*** Begin section ***

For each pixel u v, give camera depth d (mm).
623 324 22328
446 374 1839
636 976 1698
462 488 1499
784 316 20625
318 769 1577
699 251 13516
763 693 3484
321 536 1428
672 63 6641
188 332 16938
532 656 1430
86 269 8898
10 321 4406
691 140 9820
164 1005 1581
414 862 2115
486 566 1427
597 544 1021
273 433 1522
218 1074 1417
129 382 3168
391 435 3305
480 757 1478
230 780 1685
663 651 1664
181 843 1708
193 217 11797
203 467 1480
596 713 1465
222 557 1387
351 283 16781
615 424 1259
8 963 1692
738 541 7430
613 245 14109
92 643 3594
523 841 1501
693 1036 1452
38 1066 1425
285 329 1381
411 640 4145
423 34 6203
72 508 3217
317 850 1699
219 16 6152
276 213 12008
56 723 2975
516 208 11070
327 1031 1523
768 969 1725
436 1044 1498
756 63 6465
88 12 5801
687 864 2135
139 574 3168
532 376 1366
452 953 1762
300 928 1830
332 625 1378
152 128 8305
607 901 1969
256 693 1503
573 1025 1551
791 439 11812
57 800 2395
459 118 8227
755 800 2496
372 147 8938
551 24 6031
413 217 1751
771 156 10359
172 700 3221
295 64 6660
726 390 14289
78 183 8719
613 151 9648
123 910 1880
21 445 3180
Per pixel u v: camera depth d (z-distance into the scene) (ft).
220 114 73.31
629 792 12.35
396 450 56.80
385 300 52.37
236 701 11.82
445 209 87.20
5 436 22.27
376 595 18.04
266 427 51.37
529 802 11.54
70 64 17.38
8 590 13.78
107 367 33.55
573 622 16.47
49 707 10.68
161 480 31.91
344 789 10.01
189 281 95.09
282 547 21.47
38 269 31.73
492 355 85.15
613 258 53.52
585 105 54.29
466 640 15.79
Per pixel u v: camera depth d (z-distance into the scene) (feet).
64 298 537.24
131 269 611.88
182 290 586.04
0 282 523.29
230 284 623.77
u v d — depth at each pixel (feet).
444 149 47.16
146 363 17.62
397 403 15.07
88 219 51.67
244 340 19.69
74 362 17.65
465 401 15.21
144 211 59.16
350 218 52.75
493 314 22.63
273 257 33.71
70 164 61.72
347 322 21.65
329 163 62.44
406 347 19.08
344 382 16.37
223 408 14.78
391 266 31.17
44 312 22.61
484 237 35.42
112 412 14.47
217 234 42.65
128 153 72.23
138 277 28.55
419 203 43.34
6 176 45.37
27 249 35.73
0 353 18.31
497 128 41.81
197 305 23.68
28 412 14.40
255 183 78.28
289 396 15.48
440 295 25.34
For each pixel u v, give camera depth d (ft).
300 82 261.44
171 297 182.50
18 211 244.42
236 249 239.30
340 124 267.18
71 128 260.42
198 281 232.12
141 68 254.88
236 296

*** End section ***

● TRY IT: Reproducing the whole listing above is not the task. Copy exactly only the lines from the one with "466 640 15.79" to the one with "112 412 14.47", both kept.

● OUTPUT FOR THIS EXERCISE:
466 640 15.79
Per pixel u v: camera depth d (z-distance into the scene) (feet).
64 298 537.24
131 269 611.88
182 290 586.04
0 282 523.29
230 284 623.77
u v d — depth at each pixel (feet).
444 149 47.16
146 363 17.62
397 403 15.07
88 219 51.67
244 340 19.69
74 362 17.65
465 401 15.21
144 211 59.16
350 218 52.75
493 314 22.63
273 257 33.71
70 164 61.72
347 322 21.65
329 163 62.44
406 347 19.08
344 382 16.37
223 408 14.78
391 266 31.17
44 312 22.61
484 237 35.42
112 412 14.47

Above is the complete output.